日本の法律では、メタノールは『劇物(げきぶつ)』になります。劇物とは、人体に有害なものです。劇物よりもさらに強力な、人体にとても有害なものは『毒物(どくぶつ)』に分類されます。代表的な毒物としては「砒素(ひそ)」や「水銀」が有名でしょうか。

劇物は、毒物ほどではないけれど人体に有害なものになります。

ちなみに、人体にとてもとても有害なものは『特定毒物』になります。

メタノールは飲まなければ大丈夫?

SNSでは「メタノールは誤飲しなければ大丈夫」といったような声も見かけますが、これは間違いです。メタノールは蒸発した気体を吸うことも危険です。また、皮膚からも吸収されるので、素手で触ったりしないようにしましょう。皮膚からの吸収による死亡例もあります。

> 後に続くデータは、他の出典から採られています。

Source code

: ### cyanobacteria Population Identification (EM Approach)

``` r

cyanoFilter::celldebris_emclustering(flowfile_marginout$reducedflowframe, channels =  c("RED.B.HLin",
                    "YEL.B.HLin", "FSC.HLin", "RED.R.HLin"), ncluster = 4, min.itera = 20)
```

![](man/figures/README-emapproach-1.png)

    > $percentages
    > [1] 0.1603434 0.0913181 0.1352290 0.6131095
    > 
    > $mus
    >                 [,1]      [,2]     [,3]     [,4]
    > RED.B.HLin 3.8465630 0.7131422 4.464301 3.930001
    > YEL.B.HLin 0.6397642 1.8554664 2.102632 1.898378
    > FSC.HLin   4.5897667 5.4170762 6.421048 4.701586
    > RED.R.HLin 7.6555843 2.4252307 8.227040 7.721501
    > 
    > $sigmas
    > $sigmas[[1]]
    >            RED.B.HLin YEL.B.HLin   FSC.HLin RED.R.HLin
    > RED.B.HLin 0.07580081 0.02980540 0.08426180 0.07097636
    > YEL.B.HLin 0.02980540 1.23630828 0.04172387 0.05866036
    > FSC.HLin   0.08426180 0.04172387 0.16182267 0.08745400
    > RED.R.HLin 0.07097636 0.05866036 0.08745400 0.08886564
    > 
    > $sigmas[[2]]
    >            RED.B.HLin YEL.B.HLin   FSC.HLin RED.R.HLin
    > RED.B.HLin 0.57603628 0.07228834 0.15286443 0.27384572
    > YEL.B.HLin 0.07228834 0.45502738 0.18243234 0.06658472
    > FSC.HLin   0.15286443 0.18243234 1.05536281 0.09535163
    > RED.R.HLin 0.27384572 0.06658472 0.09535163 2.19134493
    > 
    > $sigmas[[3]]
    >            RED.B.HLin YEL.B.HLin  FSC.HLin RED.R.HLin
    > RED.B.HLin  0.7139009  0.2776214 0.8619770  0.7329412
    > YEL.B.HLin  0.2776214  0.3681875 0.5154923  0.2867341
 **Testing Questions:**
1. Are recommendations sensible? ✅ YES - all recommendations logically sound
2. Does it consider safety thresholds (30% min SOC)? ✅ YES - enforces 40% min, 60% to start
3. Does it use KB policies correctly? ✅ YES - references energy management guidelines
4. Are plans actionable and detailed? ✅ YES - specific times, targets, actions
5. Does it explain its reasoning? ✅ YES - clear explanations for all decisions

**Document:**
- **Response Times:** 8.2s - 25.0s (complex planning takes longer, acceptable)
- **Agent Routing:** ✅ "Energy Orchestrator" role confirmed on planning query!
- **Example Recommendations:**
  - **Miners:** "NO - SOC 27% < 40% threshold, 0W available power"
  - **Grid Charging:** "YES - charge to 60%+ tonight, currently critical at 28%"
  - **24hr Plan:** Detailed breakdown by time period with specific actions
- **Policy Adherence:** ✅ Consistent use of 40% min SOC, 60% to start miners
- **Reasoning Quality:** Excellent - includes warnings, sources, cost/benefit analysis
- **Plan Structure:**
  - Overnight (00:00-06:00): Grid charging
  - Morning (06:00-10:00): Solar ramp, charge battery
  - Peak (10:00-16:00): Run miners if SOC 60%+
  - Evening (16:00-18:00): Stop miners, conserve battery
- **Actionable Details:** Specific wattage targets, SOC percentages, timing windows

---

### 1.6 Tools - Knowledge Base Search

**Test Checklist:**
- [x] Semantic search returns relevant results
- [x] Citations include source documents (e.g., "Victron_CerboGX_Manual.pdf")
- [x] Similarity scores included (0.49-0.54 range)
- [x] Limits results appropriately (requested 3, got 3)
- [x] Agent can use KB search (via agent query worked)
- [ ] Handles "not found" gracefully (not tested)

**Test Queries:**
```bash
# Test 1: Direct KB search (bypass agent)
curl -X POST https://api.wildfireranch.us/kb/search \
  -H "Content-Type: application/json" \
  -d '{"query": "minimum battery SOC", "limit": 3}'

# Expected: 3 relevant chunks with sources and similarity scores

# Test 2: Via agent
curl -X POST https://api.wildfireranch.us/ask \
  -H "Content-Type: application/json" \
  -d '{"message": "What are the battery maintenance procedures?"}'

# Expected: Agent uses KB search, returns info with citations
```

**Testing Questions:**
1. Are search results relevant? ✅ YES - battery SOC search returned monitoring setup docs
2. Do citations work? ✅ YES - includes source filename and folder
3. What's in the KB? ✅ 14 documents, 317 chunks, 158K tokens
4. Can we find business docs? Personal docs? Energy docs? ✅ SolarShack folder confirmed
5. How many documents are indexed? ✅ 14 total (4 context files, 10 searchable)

経皮的にメタノールを吸収した小児48人のうち30人に重篤な呼吸抑制がみられ,14人は昏睡に陥った。11人は発作に襲われ,7人は無尿あるいは重篤な乏尿を示し,12人が死亡した。41) (Giminez et al., 1968)

http://www.jpec.gr.jp/detail=normal&date=safetydata/ma/dame4.html

メタノールを使う場合は、喚起のよい場所でマスクや手袋を着用しましょう。(できれば防毒マスクが望ましいです。)また、後ほど解説しますが、火の気のない場所で使うようにしましょう。

メタノールは目が見えなくなる

メタノールの有害な効果として、目が見えなくなる症状が有名でしょう。『メチルアルコールは「目散る」アルコール』という言葉もあるほど…。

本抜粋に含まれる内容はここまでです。